A life from the 1980s to now, intertwined through the animals who arrived for every major transition: the losses, the breakups, the marriage (just got one), the moves, the ebbs and flows of life, and the children that never came.
My first real, traumatic loss. A Maltese puppy, gone from parvo at only a few months old while I was abroad. No one told me until I got home.
The dog who made me fall in love with herding breeds, and why every dog since has been one. My buddy through the awful teen years, and the one who was always there.
The kitten my dad gave me when everything fell apart. For a while it was just the two of us against the world.
The early married years. The slow, ordinary work of coming back together.
My first dog as an adult, after the move from New York to North Carolina and away from my family. Ten years later he’d break my heart wide open. But not yet.
A friend for Dewey. And, if I’m honest, what I got instead of the baby that never came after two years of trying.
She turned up on the patio in the rain just after Stormy died at only nine. Sudden, and heartbreaking. We took her in, and three days later she gave birth to six kittens.
Only one of the six survived. We kept him. How could we not.
We pulled her mom from a Georgia shelter; a week later came six puppies. Snow was adopted out, and returned two weeks later with parvo. After Crystal, there was no letting her go again.
Born blind and deaf. We’d fostered her once before; when she came back after a year, the answer was already written. How could we let her go?
Heartworm-positive and just done having puppies. We nursed her healthy. Then, in 2017, Dewey died, suddenly, at only nine, and Peach wasn’t going anywhere.
Eight weeks old, surrendered, and brought home to patch a heart Dewey had broken that August. She never left.
Surrendered for being too much at eight pounds soaking wet.
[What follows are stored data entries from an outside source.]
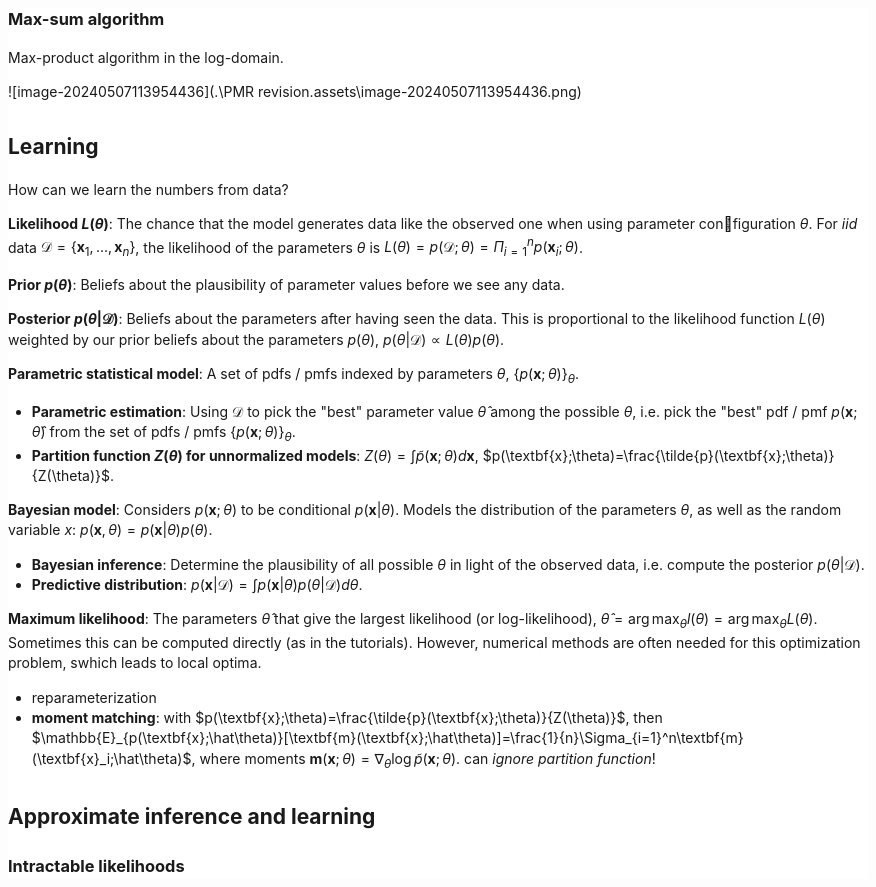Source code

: ### Max-sum algorithm

Max-product algorithm in the log-domain.

![image-20240507113954436](.\PMR revision.assets\image-20240507113954436.png)

## Learning

How can we learn the numbers from data?

**Likelihood $L(\theta)$**: The chance that the model generates data like the observed one when using parameter configuration $\theta$. For *iid* data $\mathcal{D}=\{\textbf{x}_1,...,\textbf{x}_n\}$, the likelihood of the parameters $\theta$ is $L(\theta)=p(\mathcal{D};\theta)=\Pi_{i=1}^np(\textbf{x}_i;\theta)$.

**Prior $p(\theta)$**: Beliefs about the plausibility of parameter values before we see any data.

**Posterior $p(\theta|\mathcal{D})$**: Beliefs about the parameters after having seen the data. This is proportional to the likelihood function $L(\theta)$ weighted by our prior beliefs about the parameters $p(\theta)$, $p(\theta|\mathcal{D})\propto L(\theta)p(\theta)$.

**Parametric statistical model**: A set of pdfs / pmfs indexed by parameters $\theta$, $\{p(\textbf{x};\theta)\}_\theta$.

- **Parametric estimation**: Using $\mathcal{D}$ to pick the "best" parameter value $\hat\theta$ among the possible $\theta$, i.e. pick the "best" pdf / pmf $p(\textbf{x};\hat\theta)$ from the set of pdfs / pmfs $\{p(\textbf{x};\theta)\}_\theta$.
- **Partition function $Z(\theta)$ for unnormalized models**: $Z(\theta)=\int\tilde{p}(\textbf{x};\theta)d\textbf{x}$, $p(\textbf{x};\theta)=\frac{\tilde{p}(\textbf{x};\theta)}{Z(\theta)}$.

**Bayesian model**: Considers $p(\textbf{x};\theta)$ to be conditional $p(\textbf{x}|\theta)$. Models the distribution of the parameters $\theta$, as well as the random variable $x$: $p(\textbf{x},\theta)=p(\textbf{x}|\theta)p(\theta)$.

- **Bayesian inference**: Determine the plausibility of all possible $\theta$ in light of the observed data, i.e. compute the posterior $p(\theta|\mathcal{D})$.
- **Predictive distribution**: $p(\textbf{x}|\mathcal{D})=\int p(\textbf{x}|\theta)p(\theta|\mathcal{D})d\theta$.

**Maximum likelihood**: The parameters $\hat\theta$ that give the largest likelihood (or log-likelihood), $\hat\theta=\arg\max_\theta l(\theta)=\arg\max_\theta L(\theta)$. Sometimes this can be computed directly (as in the tutorials). However, numerical methods are often needed for this optimization problem, swhich leads to local optima.

- reparameterization
- **moment matching**: with $p(\textbf{x};\theta)=\frac{\tilde{p}(\textbf{x};\theta)}{Z(\theta)}$, then $\mathbb{E}_{p(\textbf{x};\hat\theta)}[\textbf{m}(\textbf{x};\hat\theta)]=\frac{1}{n}\Sigma_{i=1}^n\textbf{m}(\textbf{x}_i;\hat\theta)$, where moments $\textbf{m}(\textbf{x};\theta)=\nabla_\theta\log\tilde p(\textbf{x};\theta)$. can *ignore partition function*!

## Approximate inference and learning

### Intractable likelihoods
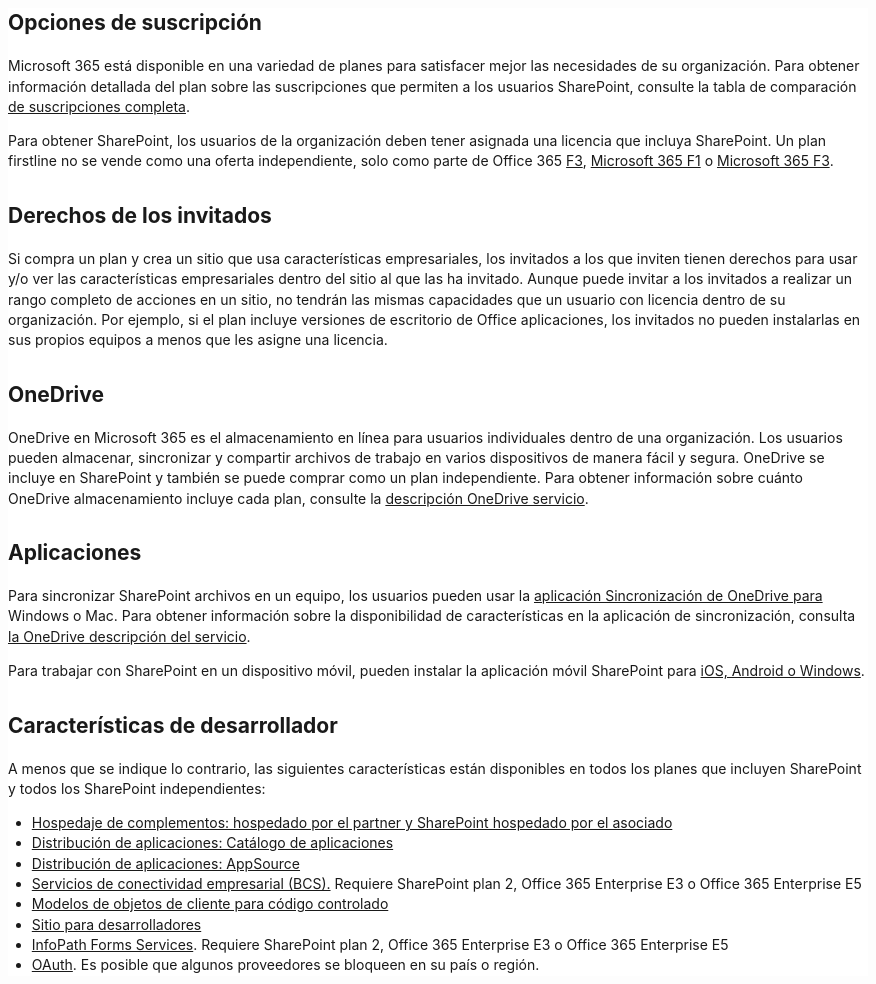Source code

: ## <a name="subscription-options"></a>Opciones de suscripción

Microsoft 365 está disponible en una variedad de planes para satisfacer mejor las necesidades de su organización. Para obtener información detallada del plan sobre las suscripciones que permiten a los usuarios SharePoint, consulte la tabla de comparación [de suscripciones completa](https://go.microsoft.com/fwlink/?linkid=2139145).
  
Para obtener SharePoint, los usuarios de la organización deben tener asignada una licencia que incluya SharePoint. Un plan firstline no se vende como una oferta independiente, solo como parte de Office 365 [F3](https://www.microsoft.com/microsoft-365/business/office-365-f1), [Microsoft 365 F1](https://www.microsoft.com/microsoft-365/enterprise/f1?activetab=pivot:overviewtab) o [Microsoft 365 F3](https://www.microsoft.com/microsoft-365/enterprise/f3?activetab=pivot:overviewtab). 
  
## <a name="rights-of-guests"></a>Derechos de los invitados

Si compra un plan y crea un sitio que usa características empresariales, los invitados a los que inviten tienen derechos para usar y/o ver las características empresariales dentro del sitio al que las ha invitado. Aunque puede invitar a los invitados a realizar un rango completo de acciones en un sitio, no tendrán las mismas capacidades que un usuario con licencia dentro de su organización. Por ejemplo, si el plan incluye versiones de escritorio de Office aplicaciones, los invitados no pueden instalarlas en sus propios equipos a menos que les asigne una licencia.

## <a name="onedrive"></a>OneDrive

OneDrive en Microsoft 365 es el almacenamiento en línea para usuarios individuales dentro de una organización. Los usuarios pueden almacenar, sincronizar y compartir archivos de trabajo en varios dispositivos de manera fácil y segura. OneDrive se incluye en SharePoint y también se puede comprar como un plan independiente. Para obtener información sobre cuánto OneDrive almacenamiento incluye cada plan, consulte la [descripción OneDrive servicio](../onedrive-for-business-service-description.md).

## <a name="apps"></a>Aplicaciones

Para sincronizar SharePoint archivos en un equipo, los usuarios pueden usar la [aplicación Sincronización de OneDrive para](https://support.office.com/article/sync-sharepoint-and-teams-files-with-the-onedrive-sync-app-6de9ede8-5b6e-4503-80b2-6190f3354a88) Windows o Mac. Para obtener información sobre la disponibilidad de características en la aplicación de sincronización, consulta [la OneDrive descripción del servicio](../onedrive-for-business-service-description.md). 

Para trabajar con SharePoint en un dispositivo móvil, pueden instalar la aplicación móvil SharePoint para [iOS, Android o Windows](https://products.office.com/sharepoint/mobile-app). 
  
  
## <a name="developer-features"></a>Características de desarrollador

A menos que se indique lo contrario, las siguientes características están disponibles en todos los planes que incluyen SharePoint y todos los SharePoint independientes:

- [Hospedaje de complementos: hospedado por el partner y SharePoint hospedado por el asociado](/sharepoint/dev/sp-add-ins/choose-patterns-for-developing-and-hosting-your-sharepoint-add-in)
- [Distribución de aplicaciones: Catálogo de aplicaciones](/sharepoint/use-app-catalog)
- [Distribución de aplicaciones: AppSource](https://appsource.microsoft.com/marketplace/apps?page=1&src=office&product=office%3Bsharepoint)
- [Servicios de conectividad empresarial (BCS).](/sharepoint/manage-business-connectivity-service-applications) Requiere SharePoint plan 2, Office 365 Enterprise E3 o Office 365 Enterprise E5
- [Modelos de objetos de cliente para código controlado](/sharepoint/dev/general-development/choose-the-right-api-set-in-sharepoint#client-object-models-for-managed-code)
- [Sitio para desarrolladores](/sharepoint/dev/sp-add-ins/create-a-developer-site-on-an-existing-office-365-subscription)
- [InfoPath Forms Services](/office/client-developer/infopath/infopath-home). Requiere SharePoint plan 2, Office 365 Enterprise E3 o Office 365 Enterprise E5
- [OAuth](/sharepoint/dev/sp-add-ins/creating-sharepoint-add-ins-that-use-low-trust-authorization). Es posible que algunos proveedores se bloqueen en su país o región.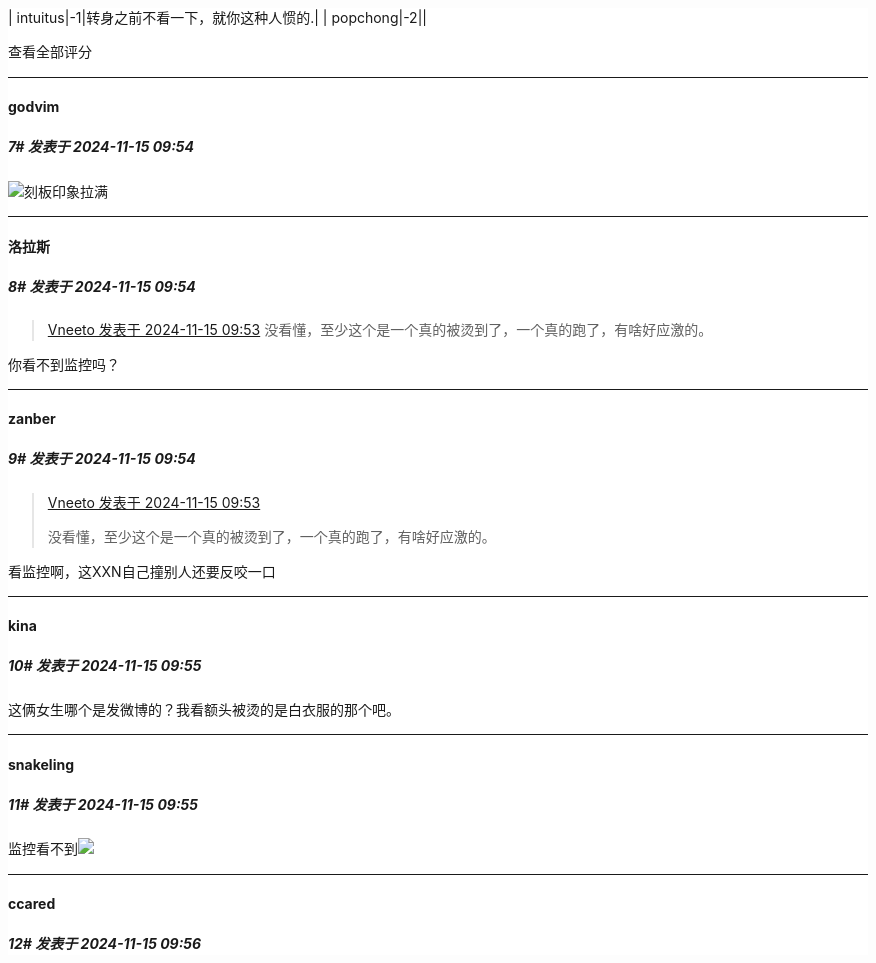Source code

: | intuitus|-1|转身之前不看一下，就你这种人惯的.|
| popchong|-2||

查看全部评分

*****

####  godvim  
##### 7#       发表于 2024-11-15 09:54

<img src="https://static.saraba1st.com/image/smiley/face2017/049.png">刻板印象拉满

*****

####  洛拉斯  
##### 8#       发表于 2024-11-15 09:54

<blockquote><a href="httphttps://bbs.saraba1st.com/2b/forum.php?mod=redirect&amp;goto=findpost&amp;pid=66700124&amp;ptid=2206939" target="_blank">Vneeto 发表于 2024-11-15 09:53</a>
没看懂，至少这个是一个真的被烫到了，一个真的跑了，有啥好应激的。</blockquote>
你看不到监控吗？

*****

####  zanber  
##### 9#       发表于 2024-11-15 09:54

<blockquote><a href="httphttps://bbs.saraba1st.com/2b/forum.php?mod=redirect&amp;goto=findpost&amp;pid=66700124&amp;ptid=2206939" target="_blank">Vneeto 发表于 2024-11-15 09:53</a>

没看懂，至少这个是一个真的被烫到了，一个真的跑了，有啥好应激的。</blockquote>
看监控啊，这XXN自己撞别人还要反咬一口

*****

####  kina  
##### 10#       发表于 2024-11-15 09:55

这俩女生哪个是发微博的？我看额头被烫的是白衣服的那个吧。

*****

####  snakeling  
##### 11#       发表于 2024-11-15 09:55

监控看不到<img src="https://static.saraba1st.com/image/smiley/face2017/018.png" referrerpolicy="no-referrer">

*****

####  ccared  
##### 12#       发表于 2024-11-15 09:56

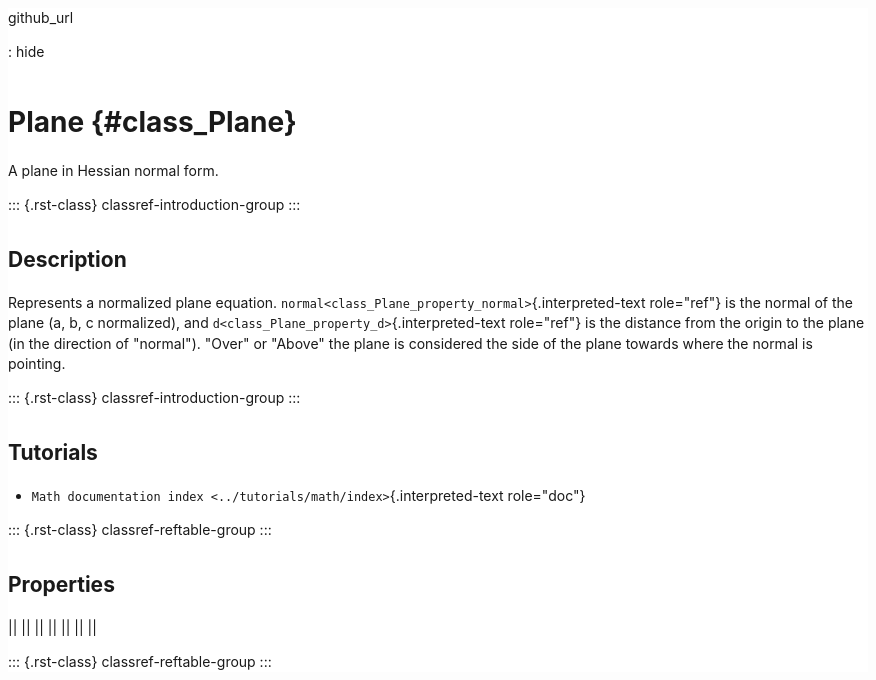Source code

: github_url

:   hide

# Plane {#class_Plane}

A plane in Hessian normal form.

::: {.rst-class}
classref-introduction-group
:::

## Description

Represents a normalized plane equation.
`normal<class_Plane_property_normal>`{.interpreted-text role="ref"} is
the normal of the plane (a, b, c normalized), and
`d<class_Plane_property_d>`{.interpreted-text role="ref"} is the
distance from the origin to the plane (in the direction of \"normal\").
\"Over\" or \"Above\" the plane is considered the side of the plane
towards where the normal is pointing.

::: {.rst-class}
classref-introduction-group
:::

## Tutorials

- `Math documentation index <../tutorials/math/index>`{.interpreted-text
  role="doc"}

::: {.rst-class}
classref-reftable-group
:::

## Properties

||
||
||
||
||
||
||

::: {.rst-class}
classref-reftable-group
:::
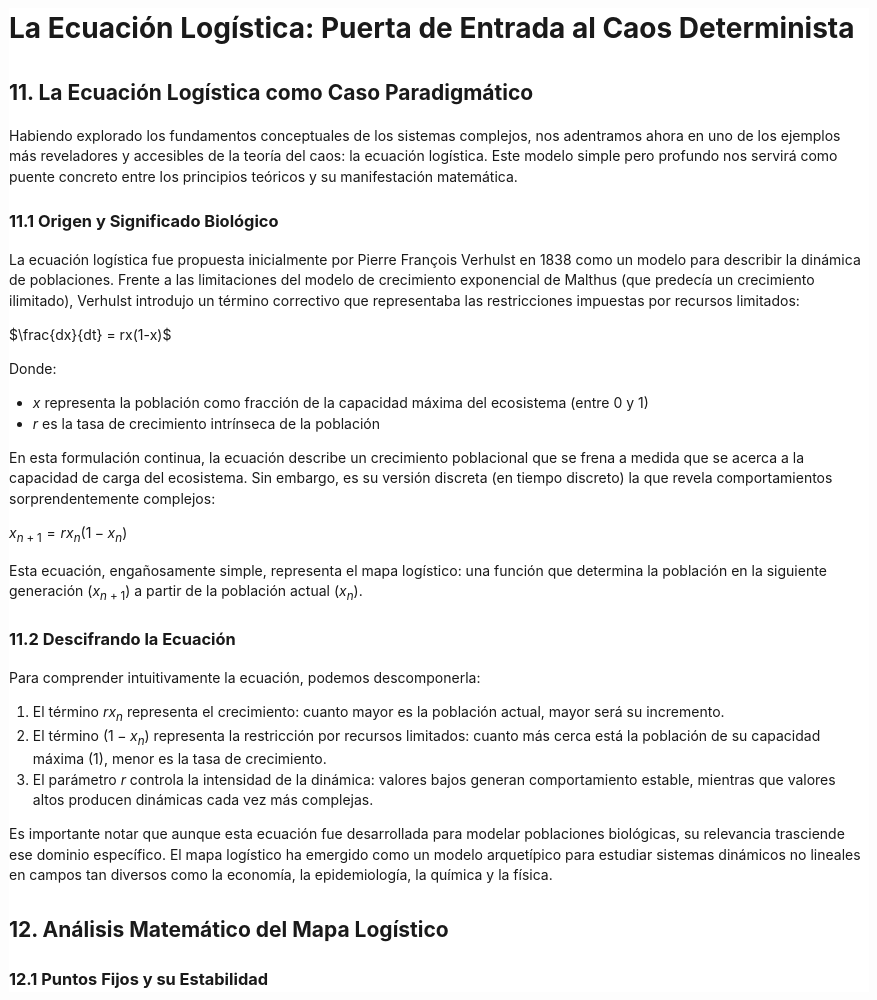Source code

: # La Ecuación Logística: Puerta de Entrada al Caos Determinista

## 11. La Ecuación Logística como Caso Paradigmático

Habiendo explorado los fundamentos conceptuales de los sistemas complejos, nos adentramos ahora en uno de los ejemplos más reveladores y accesibles de la teoría del caos: la ecuación logística. Este modelo simple pero profundo nos servirá como puente concreto entre los principios teóricos y su manifestación matemática.

### 11.1 Origen y Significado Biológico

La ecuación logística fue propuesta inicialmente por Pierre François Verhulst en 1838 como un modelo para describir la dinámica de poblaciones. Frente a las limitaciones del modelo de crecimiento exponencial de Malthus (que predecía un crecimiento ilimitado), Verhulst introdujo un término correctivo que representaba las restricciones impuestas por recursos limitados:

$\frac{dx}{dt} = rx(1-x)$

Donde:
- $x$ representa la población como fracción de la capacidad máxima del ecosistema (entre 0 y 1)
- $r$ es la tasa de crecimiento intrínseca de la población

En esta formulación continua, la ecuación describe un crecimiento poblacional que se frena a medida que se acerca a la capacidad de carga del ecosistema. Sin embargo, es su versión discreta (en tiempo discreto) la que revela comportamientos sorprendentemente complejos:

$x_{n+1} = rx_n(1-x_n)$

Esta ecuación, engañosamente simple, representa el mapa logístico: una función que determina la población en la siguiente generación ($x_{n+1}$) a partir de la población actual ($x_n$).

### 11.2 Descifrando la Ecuación

Para comprender intuitivamente la ecuación, podemos descomponerla:

1. El término $rx_n$ representa el crecimiento: cuanto mayor es la población actual, mayor será su incremento.
2. El término $(1-x_n)$ representa la restricción por recursos limitados: cuanto más cerca está la población de su capacidad máxima (1), menor es la tasa de crecimiento.
3. El parámetro $r$ controla la intensidad de la dinámica: valores bajos generan comportamiento estable, mientras que valores altos producen dinámicas cada vez más complejas.

Es importante notar que aunque esta ecuación fue desarrollada para modelar poblaciones biológicas, su relevancia trasciende ese dominio específico. El mapa logístico ha emergido como un modelo arquetípico para estudiar sistemas dinámicos no lineales en campos tan diversos como la economía, la epidemiología, la química y la física.

## 12. Análisis Matemático del Mapa Logístico

### 12.1 Puntos Fijos y su Estabilidad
Aggressive enough that adopting him out wasn’t safe, so he stayed, and became ours.
Returned to us after five years with her family. Family is family. A deaf seven-year-old who needed to be an only dog is hard to place. Then COVID hit, and that was that.
The full, loud, eight-animal life I ended up building on the other side of all of it.
Grief runs through every chapter. So do the animals. That turns out to be the whole point.